### About this task:
From the line with "preamble to the" to the final line of the records, every line is to be duplicated exactly, both of those lines included.

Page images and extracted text
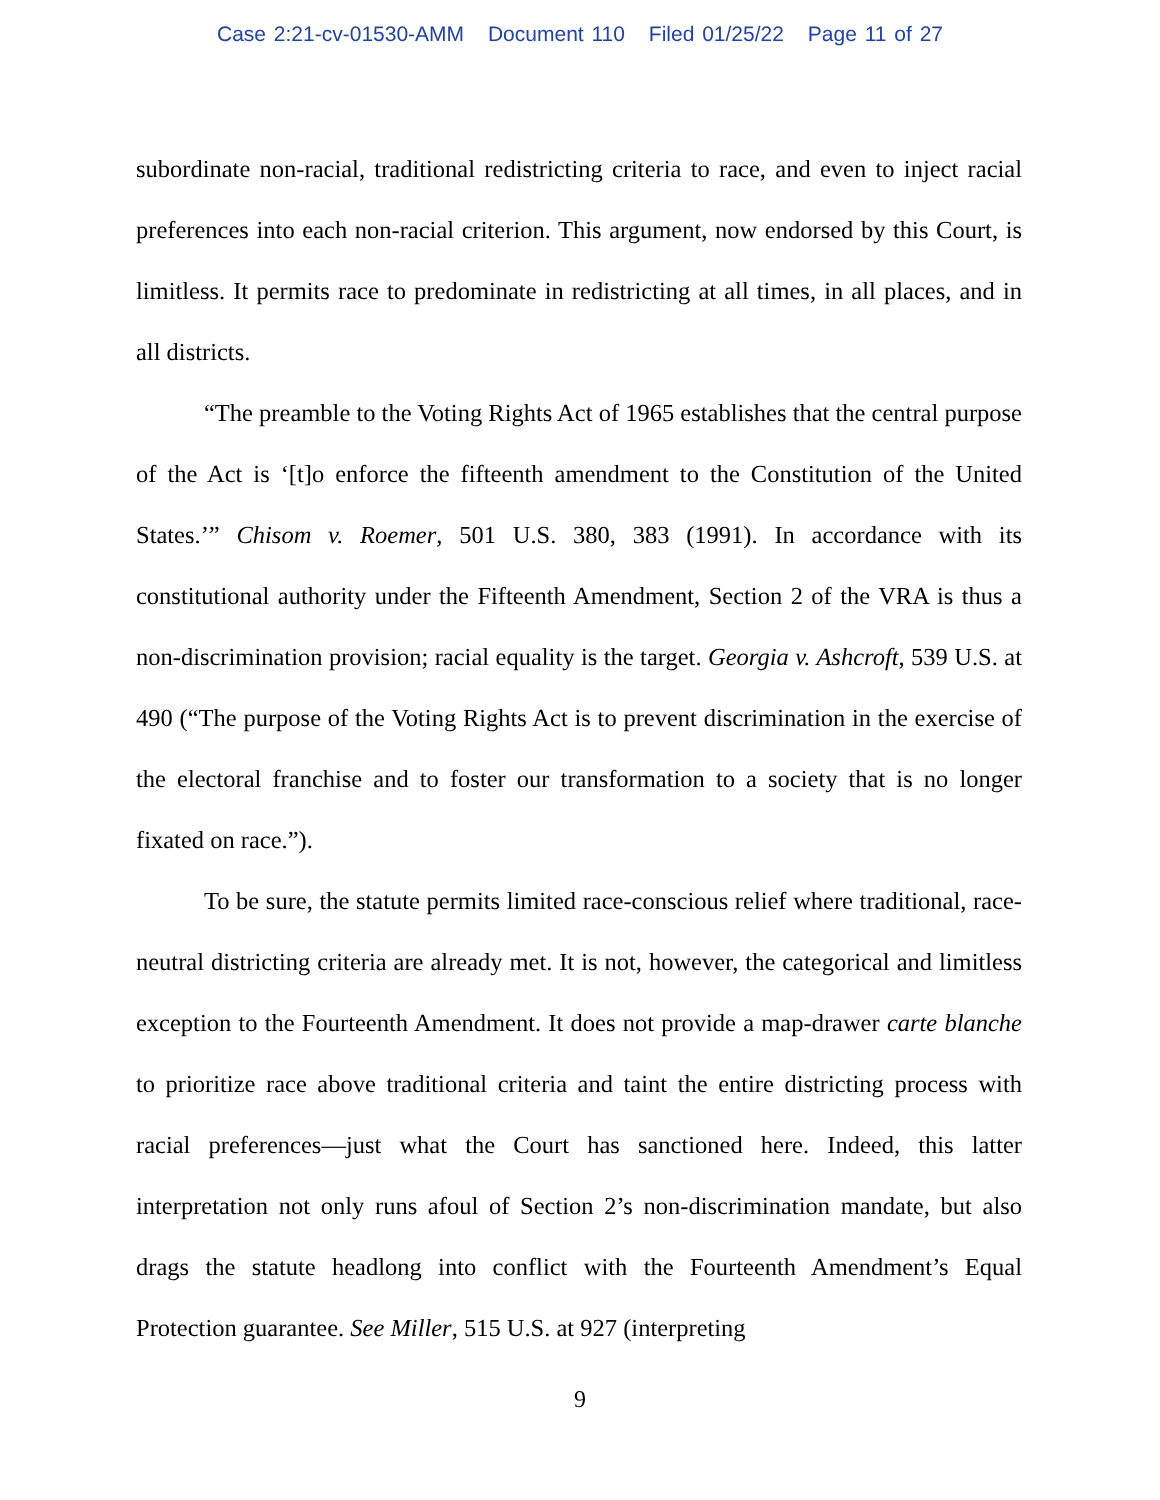Case 2:21-cv-01530-AMM Document 110 Filed 01/25/22 Page 11 of 27
subordinate non-racial, traditional redistricting criteria to race, and even to inject racial preferences into each non-racial criterion. This argument, now endorsed by this Court, is limitless. It permits race to predominate in redistricting at all times, in all places, and in all districts.
“The preamble to the Voting Rights Act of 1965 establishes that the central purpose of the Act is ‘[t]o enforce the fifteenth amendment to the Constitution of the United States.’” Chisom v. Roemer, 501 U.S. 380, 383 (1991). In accordance with its constitutional authority under the Fifteenth Amendment, Section 2 of the VRA is thus a non-discrimination provision; racial equality is the target. Georgia v. Ashcroft, 539 U.S. at 490 (“The purpose of the Voting Rights Act is to prevent discrimination in the exercise of the electoral franchise and to foster our transformation to a society that is no longer fixated on race.”).
To be sure, the statute permits limited race-conscious relief where traditional, race-neutral districting criteria are already met. It is not, however, the categorical and limitless exception to the Fourteenth Amendment. It does not provide a map-drawer carte blanche to prioritize race above traditional criteria and taint the entire districting process with racial preferences—just what the Court has sanctioned here. Indeed, this latter interpretation not only runs afoul of Section 2’s non-discrimination mandate, but also drags the statute headlong into conflict with the Fourteenth Amendment’s Equal Protection guarantee. See Miller, 515 U.S. at 927 (interpreting
9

### Answer section:
“The preamble to the Voting Rights Act of 1965 establishes that the central purpose of the Act is ‘[t]o enforce the fifteenth amendment to the Constitution of the United States.’” Chisom v. Roemer, 501 U.S. 380, 383 (1991). In accordance with its constitutional authority under the Fifteenth Amendment, Section 2 of the VRA is thus a non-discrimination provision; racial equality is the target. Georgia v. Ashcroft, 539 U.S. at 490 (“The purpose of the Voting Rights Act is to prevent discrimination in the exercise of the electoral franchise and to foster our transformation to a society that is no longer fixated on race.”).
To be sure, the statute permits limited race-conscious relief where traditional, race-neutral districting criteria are already met. It is not, however, the categorical and limitless exception to the Fourteenth Amendment. It does not provide a map-drawer carte blanche to prioritize race above traditional criteria and taint the entire districting process with racial preferences—just what the Court has sanctioned here. Indeed, this latter interpretation not only runs afoul of Section 2’s non-discrimination mandate, but also drags the statute headlong into conflict with the Fourteenth Amendment’s Equal Protection guarantee. See Miller, 515 U.S. at 927 (interpreting
9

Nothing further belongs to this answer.